▸ **TASK STATEMENT**: Consider the entries given below. Count the lines that include "href" and give only the count.
** DATASET RECORDS follows **
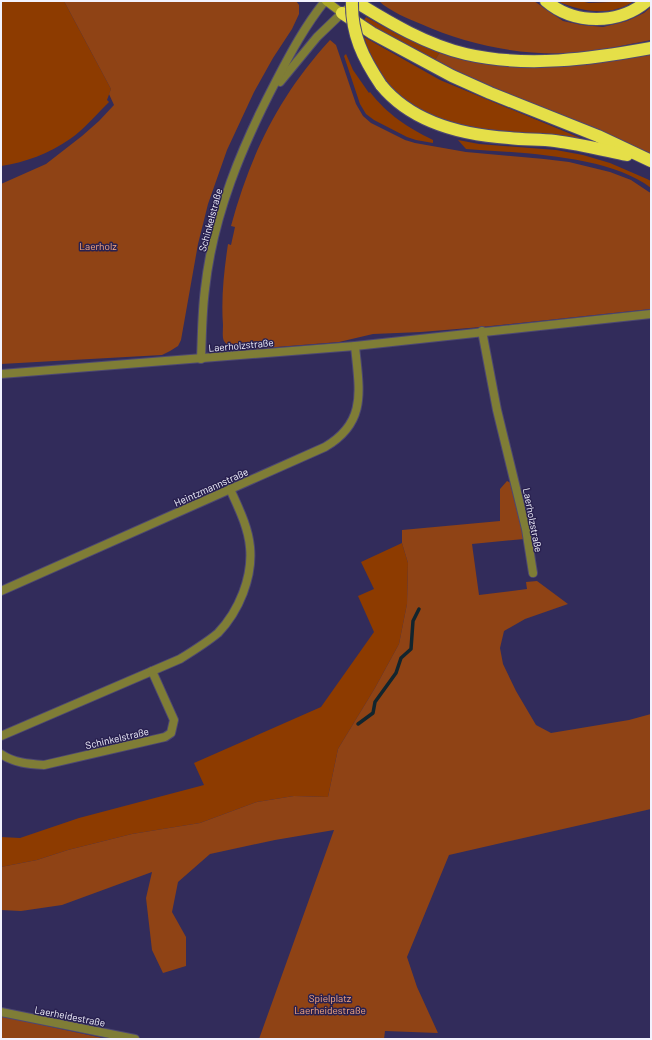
<svg xmlns="http://www.w3.org/2000/svg" width="652" height="1040" font-family="Barlow,sans-serif">
<style>
.green{fill:#8d3b00}
.forest{fill:#8f4315}
.lines{fill:none;stroke-linecap:round;stroke-linejoin:round}
.stream{stroke:#12252e;stroke-width:3.5}
.street-casing{stroke:#4d4872;stroke-width:10}
.secondary-casing{stroke:#4d4872;stroke-width:10}
.highway-casing{stroke:#4d4872;stroke-width:14}
.street{stroke:#7f7d36;stroke-width:8}
.secondary{stroke:#aaa524;stroke-width:8}
.highway{stroke:#e5df48;stroke-width:12}
.highway-bridge-casing{stroke:#4d4872;stroke-width:14;stroke-linecap:butt}
.highway-bridge{stroke:#e5df48;stroke-width:12}
.labels{text-anchor:middle;dominant-baseline:central;stroke-width:3;stroke-linejoin:round;paint-order:stroke}
.street-label{font-size:10px;fill:#f2f2fe;stroke:#292150}
.park-label{font-size:10px;fill:#f8aa83;stroke:#292150}
</style>
<rect width="100%" height="100%" fill="#322c5b"/>
<g class="green">
<path d="M1,1H64L111,89L107,100L109,102L106,105C95,116 83,130 70,139C50,153 24,163 1,166Z"/>
<path d="M557,1H580L589,3L634,1C611,17 581,12 557,1Z"/>
<polygon points="366,17 397,34 440,52 434,62 363,22"/>
<path d="M364,37L440,80L595,144L481,132L422,114L384,83L386,81C377,66 369,54 364,37Z"/>
<path d="M346,54L353,70L369,93L370,92C388,115 407,127 433,140V143L416,140L407,137L374,120L366,114L360,104L344,56Z"/>
<path d="M458,140L479,144L556,150L583,155L610,163L647,179L651,181V188C608,155 520,153 466,149Z"/>
<polygon points="402,543 408,563 407,604 399,644 375,688 338,749 328,797 294,796 257,802 200,823 132,834 68,850 37,860 1,867 1,837 20,838 79,818 204,785 194,763 321,707 374,632 358,596 374,589 361,562"/>
</g>
<g class="forest">
<polygon points="64,1 296,1 299,5 299,14 292,29 273,58 254,92 227,150 208,204 198,244 181,340 178,346 170,351 162,355 1,364 1,184 46,164 82,136 99,121 114,105 109,94 111,89"/>
<path d="M379,1H534L563,21L582,25L603,27L627,21L644,13L651,7V40C625,45 599,51 573,53C522,56 468,45 421,24C409,19 389,11 379,1Z"/>
<path d="M330,40L336,45L356,104L363,116L371,123L405,140L415,143L466,152L544,159L569,162L610,172L631,180L649,192L651,193V309L481,327L421,332L373,334L339,342L240,350C234,349 228,347 224,341C222,337 223,330 223,325C221,298 224,271 228,244L231,245L235,227L231,226C251,153 279,96 330,40Z"/>
<polygon points="440,52 467,59 651,53 651,156 512,98 434,62"/>
<polygon points="507,481 511,483 522,519 524,539 472,544 479,595 527,589 526,582 537,581 568,604 525,619 504,631 500,648 503,664 516,691 536,725 551,733 629,720 651,714 651,809 449,855 407,957 417,987 438,1033 385,1031 384,1039 259,1039 334,830 275,840 210,854 178,882 172,912 186,937 186,966 163,973 152,950 146,898 152,872 62,905 21,911 1,910 1,867 37,860 68,850 132,834 200,823 257,802 294,796 328,797 338,749 375,688 399,644 407,604 408,563 402,543 402,530 500,521 500,489"/>
<polygon points="1,1016 107,1039 1,1039"/>
</g>
<g class="lines">
<polyline class="stream" points="358,724 373,713 375,702 396,673 401,658 411,649 413,621 419,609"/>
<defs>
<g id="street">
<polyline points="280,82 317,37 342,13"/>
<polyline points="482,331 497,410 526,529 533,573"/>
<path d="M201,359C202,335 202,312 205,289C213,215 242,146 276,81C291,52 305,26 325,1"/>
<polyline points="1,374 355,346 651,314"/>
<path d="M1,591L325,447C368,422 359,389 355,346"/>
<path d="M1,736L180,659C193,651 206,643 218,633C239,611 253,577 250,547C248,526 238,507 230,489"/>
<path d="M1,754C14,763 29,764 44,765L165,737L171,733L174,720L152,671"/>
<polyline points="1,1012 135,1039"/>
</g>
<polyline id="secondary" points="326,1 342,13 346,10"/>
<g id="highway">
<path d="M546,1C574,25 619,25 647,1"/>
<path d="M356,2C390,23 427,45 466,54C527,68 591,59 651,48"/>
<polyline points="342,13 372,33 452,76 490,93 598,136 651,161"/>
<path d="M381,85C412,123 462,135 509,138C525,140 540,139 555,141C579,144 603,150 627,155"/>
</g>
</defs>
<use href="#street" class="street-casing"/>
<use href="#secondary" class="secondary-casing"/>
<use href="#highway" class="highway-casing"/>
<use href="#street" class="street"/>
<use href="#secondary" class="secondary"/>
<use href="#highway" class="highway"/>
<defs>
<path id="highway-bridge" d="M352,1C351,34 363,58 381,85"/>
</defs>
<use href="#highway-bridge" class="highway-bridge-casing"/>
<use href="#highway-bridge" class="highway-bridge"/>
</g>
<g class="labels">
<g class="street-label">
<text transform="translate(210 220) rotate(-75)">Schinkelstraße</text>
<text transform="translate(241 345) rotate(-5)">Laerholzstraße</text>
<text transform="translate(211 487) rotate(-24)">Heintzmannstraße</text>
<text transform="translate(533 520) rotate(79)">Laerholzstraße</text>
<text transform="translate(117 738) rotate(-13)">Schinkelstraße</text>
<text transform="translate(70 1016) rotate(11)">Laerheidestraße</text>
</g>
<g class="park-label">
<text x="98" y="246">Laerholz</text>
<text x="330" y="998">Spielplatz<tspan x="330" dy="12">Laerheidestraße</tspan></text>
</g>
</g>
<rect width="652" height="1040" fill="none" stroke="#f2f2fe" stroke-width="4"/>
</svg>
** End of DATASET RECORDS **
▸ **TASK OUTPUT**: 8